Going from the top of the listing below to the line that holds "RECT 5.655000 1.875000", reproduce each line exactly; no pictures.
##########
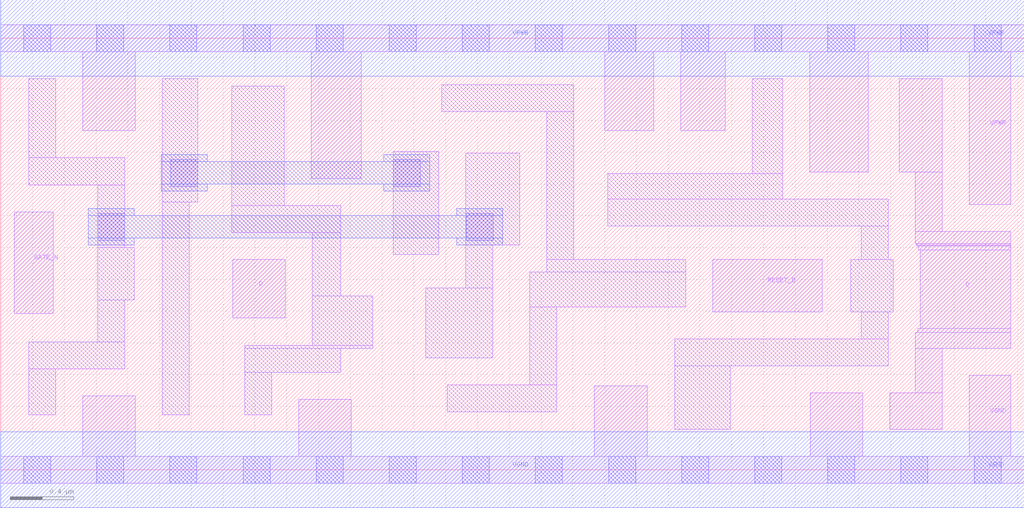
<source format=lef>
# Copyright 2020 The SkyWater PDK Authors
#
# Licensed under the Apache License, Version 2.0 (the "License");
# you may not use this file except in compliance with the License.
# You may obtain a copy of the License at
#
#     https://www.apache.org/licenses/LICENSE-2.0
#
# Unless required by applicable law or agreed to in writing, software
# distributed under the License is distributed on an "AS IS" BASIS,
# WITHOUT WARRANTIES OR CONDITIONS OF ANY KIND, either express or implied.
# See the License for the specific language governing permissions and
# limitations under the License.
#
# SPDX-License-Identifier: Apache-2.0

VERSION 5.7 ;
  NAMESCASESENSITIVE ON ;
  NOWIREEXTENSIONATPIN ON ;
  DIVIDERCHAR "/" ;
  BUSBITCHARS "[]" ;
UNITS
  DATABASE MICRONS 200 ;
END UNITS
MACRO sky130_fd_sc_hd__dlrtn_2
  CLASS CORE ;
  SOURCE USER ;
  FOREIGN sky130_fd_sc_hd__dlrtn_2 ;
  ORIGIN  0.000000  0.000000 ;
  SIZE  6.440000 BY  2.720000 ;
  SYMMETRY X Y R90 ;
  SITE unithd ;
  PIN D
    ANTENNAGATEAREA  0.159000 ;
    DIRECTION INPUT ;
    USE SIGNAL ;
    PORT
      LAYER li1 ;
        RECT 1.460000 0.955000 1.790000 1.325000 ;
    END
  END D
  PIN Q
    ANTENNADIFFAREA  0.480500 ;
    DIRECTION OUTPUT ;
    USE SIGNAL ;
    PORT
      LAYER li1 ;
        RECT 5.595000 0.255000 5.925000 0.485000 ;
        RECT 5.655000 1.875000 5.925000 2.465000 ;
        RECT 5.755000 0.485000 5.925000 0.765000 ;
        RECT 5.755000 0.765000 6.355000 0.865000 ;
        RECT 5.755000 1.425000 6.355000 1.500000 ;
        RECT 5.755000 1.500000 5.925000 1.875000 ;
        RECT 5.760000 1.415000 6.355000 1.425000 ;
        RECT 5.765000 1.410000 6.355000 1.415000 ;
        RECT 5.770000 0.865000 6.355000 0.890000 ;
        RECT 5.775000 1.385000 6.355000 1.410000 ;
        RECT 5.785000 0.890000 6.355000 1.385000 ;
    END
  END Q
  PIN RESET_B
    ANTENNAGATEAREA  0.247500 ;
    DIRECTION INPUT ;
    USE SIGNAL ;
    PORT
      LAYER li1 ;
        RECT 4.480000 0.995000 5.170000 1.325000 ;
    END
  END RESET_B
  PIN GATE_N
    ANTENNAGATEAREA  0.159000 ;
    DIRECTION INPUT ;
    USE CLOCK ;
    PORT
      LAYER li1 ;
        RECT 0.085000 0.985000 0.330000 1.625000 ;
    END
  END GATE_N
  PIN VGND
    DIRECTION INOUT ;
    SHAPE ABUTMENT ;
    USE GROUND ;
    PORT
      LAYER li1 ;
        RECT 0.000000 -0.085000 6.440000 0.085000 ;
        RECT 0.515000  0.085000 0.845000 0.465000 ;
        RECT 1.875000  0.085000 2.205000 0.445000 ;
        RECT 3.735000  0.085000 4.070000 0.530000 ;
        RECT 5.095000  0.085000 5.425000 0.485000 ;
        RECT 6.095000  0.085000 6.355000 0.595000 ;
      LAYER mcon ;
        RECT 0.145000 -0.085000 0.315000 0.085000 ;
        RECT 0.605000 -0.085000 0.775000 0.085000 ;
        RECT 1.065000 -0.085000 1.235000 0.085000 ;
        RECT 1.525000 -0.085000 1.695000 0.085000 ;
        RECT 1.985000 -0.085000 2.155000 0.085000 ;
        RECT 2.445000 -0.085000 2.615000 0.085000 ;
        RECT 2.905000 -0.085000 3.075000 0.085000 ;
        RECT 3.365000 -0.085000 3.535000 0.085000 ;
        RECT 3.825000 -0.085000 3.995000 0.085000 ;
        RECT 4.285000 -0.085000 4.455000 0.085000 ;
        RECT 4.745000 -0.085000 4.915000 0.085000 ;
        RECT 5.205000 -0.085000 5.375000 0.085000 ;
        RECT 5.665000 -0.085000 5.835000 0.085000 ;
        RECT 6.125000 -0.085000 6.295000 0.085000 ;
      LAYER met1 ;
        RECT 0.000000 -0.240000 6.440000 0.240000 ;
    END
  END VGND
  PIN VPWR
    DIRECTION INOUT ;
    SHAPE ABUTMENT ;
    USE POWER ;
    PORT
      LAYER li1 ;
        RECT 0.000000 2.635000 6.440000 2.805000 ;
        RECT 0.515000 2.135000 0.845000 2.635000 ;
        RECT 1.955000 1.835000 2.270000 2.635000 ;
        RECT 3.800000 2.135000 4.110000 2.635000 ;
        RECT 4.280000 2.135000 4.560000 2.635000 ;
        RECT 5.090000 1.875000 5.460000 2.635000 ;
        RECT 6.095000 1.670000 6.355000 2.635000 ;
      LAYER mcon ;
        RECT 0.145000 2.635000 0.315000 2.805000 ;
        RECT 0.605000 2.635000 0.775000 2.805000 ;
        RECT 1.065000 2.635000 1.235000 2.805000 ;
        RECT 1.525000 2.635000 1.695000 2.805000 ;
        RECT 1.985000 2.635000 2.155000 2.805000 ;
        RECT 2.445000 2.635000 2.615000 2.805000 ;
        RECT 2.905000 2.635000 3.075000 2.805000 ;
        RECT 3.365000 2.635000 3.535000 2.805000 ;
        RECT 3.825000 2.635000 3.995000 2.805000 ;
        RECT 4.285000 2.635000 4.455000 2.805000 ;
        RECT 4.745000 2.635000 4.915000 2.805000 ;
        RECT 5.205000 2.635000 5.375000 2.805000 ;
        RECT 5.665000 2.635000 5.835000 2.805000 ;
        RECT 6.125000 2.635000 6.295000 2.805000 ;
      LAYER met1 ;
        RECT 0.000000 2.480000 6.440000 2.960000 ;
    END
  END VPWR
  OBS
    LAYER li1 ;
      RECT 0.175000 0.345000 0.345000 0.635000 ;
      RECT 0.175000 0.635000 0.780000 0.805000 ;
      RECT 0.175000 1.795000 0.780000 1.965000 ;
      RECT 0.175000 1.965000 0.345000 2.465000 ;
      RECT 0.610000 0.805000 0.780000 1.070000 ;
      RECT 0.610000 1.070000 0.840000 1.400000 ;
      RECT 0.610000 1.400000 0.780000 1.795000 ;
      RECT 1.015000 0.345000 1.185000 1.685000 ;
      RECT 1.015000 1.685000 1.240000 2.465000 ;
      RECT 1.455000 1.495000 2.140000 1.665000 ;
      RECT 1.455000 1.665000 1.785000 2.415000 ;
      RECT 1.535000 0.345000 1.705000 0.615000 ;
      RECT 1.535000 0.615000 2.140000 0.765000 ;
      RECT 1.535000 0.765000 2.340000 0.785000 ;
      RECT 1.960000 0.785000 2.340000 1.095000 ;
      RECT 1.960000 1.095000 2.140000 1.495000 ;
      RECT 2.470000 1.355000 2.755000 2.005000 ;
      RECT 2.675000 0.705000 3.095000 1.145000 ;
      RECT 2.775000 2.255000 3.605000 2.425000 ;
      RECT 2.810000 0.365000 3.500000 0.535000 ;
      RECT 2.925000 1.145000 3.095000 1.415000 ;
      RECT 2.925000 1.415000 3.265000 1.995000 ;
      RECT 3.330000 0.535000 3.500000 1.025000 ;
      RECT 3.330000 1.025000 4.310000 1.245000 ;
      RECT 3.435000 1.245000 4.310000 1.325000 ;
      RECT 3.435000 1.325000 3.605000 2.255000 ;
      RECT 3.820000 1.535000 5.585000 1.705000 ;
      RECT 3.820000 1.705000 4.920000 1.865000 ;
      RECT 4.240000 0.255000 4.590000 0.655000 ;
      RECT 4.240000 0.655000 5.585000 0.825000 ;
      RECT 4.730000 1.865000 4.920000 2.465000 ;
      RECT 5.350000 0.995000 5.615000 1.325000 ;
      RECT 5.415000 0.825000 5.585000 0.995000 ;
      RECT 5.415000 1.325000 5.585000 1.535000 ;
    LAYER mcon ;
      RECT 0.610000 1.445000 0.780000 1.615000 ;
      RECT 1.070000 1.785000 1.240000 1.955000 ;
      RECT 2.470000 1.785000 2.640000 1.955000 ;
      RECT 2.930000 1.445000 3.100000 1.615000 ;
    LAYER met1 ;
      RECT 0.550000 1.415000 0.840000 1.460000 ;
      RECT 0.550000 1.460000 3.160000 1.600000 ;
      RECT 0.550000 1.600000 0.840000 1.645000 ;
      RECT 1.010000 1.755000 1.300000 1.800000 ;
      RECT 1.010000 1.800000 2.700000 1.940000 ;
      RECT 1.010000 1.940000 1.300000 1.985000 ;
      RECT 2.410000 1.755000 2.700000 1.800000 ;
      RECT 2.410000 1.940000 2.700000 1.985000 ;
      RECT 2.870000 1.415000 3.160000 1.460000 ;
      RECT 2.870000 1.600000 3.160000 1.645000 ;
  END
END sky130_fd_sc_hd__dlrtn_2
END LIBRARY

</source>
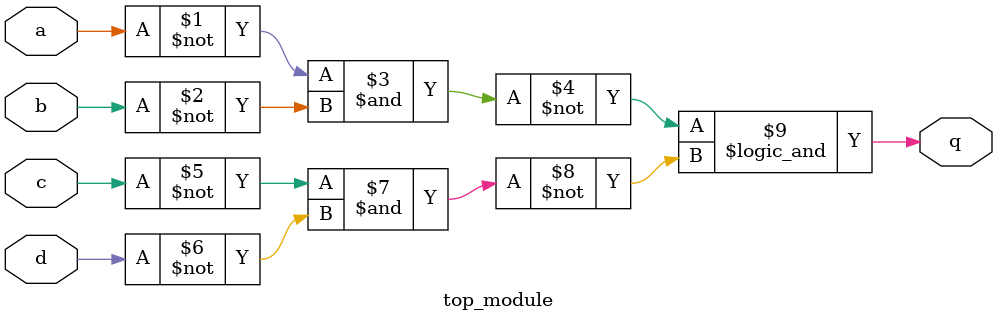
<source format=v>
module top_module (
    input a,
    input b,
    input c,
    input d,
    output q );//

    assign q = ~(~a&~b)&&~(~c&~d);

endmodule

/* Version with much clearer logic

module top_module (
    input a,
    input b,
    input c,
    input d,
    output q );//
	// b with c or d, a with c or d, b and a can only be together if not alone
    assign q = (a|b)&(c|d); // Fix me

endmodule

*/

</source>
##########
ANSWER SECTION —
<source format=lef>
# Copyright 2020 The SkyWater PDK Authors
#
# Licensed under the Apache License, Version 2.0 (the "License");
# you may not use this file except in compliance with the License.
# You may obtain a copy of the License at
#
#     https://www.apache.org/licenses/LICENSE-2.0
#
# Unless required by applicable law or agreed to in writing, software
# distributed under the License is distributed on an "AS IS" BASIS,
# WITHOUT WARRANTIES OR CONDITIONS OF ANY KIND, either express or implied.
# See the License for the specific language governing permissions and
# limitations under the License.
#
# SPDX-License-Identifier: Apache-2.0

VERSION 5.7 ;
  NAMESCASESENSITIVE ON ;
  NOWIREEXTENSIONATPIN ON ;
  DIVIDERCHAR "/" ;
  BUSBITCHARS "[]" ;
UNITS
  DATABASE MICRONS 200 ;
END UNITS
MACRO sky130_fd_sc_hd__dlrtn_2
  CLASS CORE ;
  SOURCE USER ;
  FOREIGN sky130_fd_sc_hd__dlrtn_2 ;
  ORIGIN  0.000000  0.000000 ;
  SIZE  6.440000 BY  2.720000 ;
  SYMMETRY X Y R90 ;
  SITE unithd ;
  PIN D
    ANTENNAGATEAREA  0.159000 ;
    DIRECTION INPUT ;
    USE SIGNAL ;
    PORT
      LAYER li1 ;
        RECT 1.460000 0.955000 1.790000 1.325000 ;
    END
  END D
  PIN Q
    ANTENNADIFFAREA  0.480500 ;
    DIRECTION OUTPUT ;
    USE SIGNAL ;
    PORT
      LAYER li1 ;
        RECT 5.595000 0.255000 5.925000 0.485000 ;
        RECT 5.655000 1.875000 5.925000 2.465000 ;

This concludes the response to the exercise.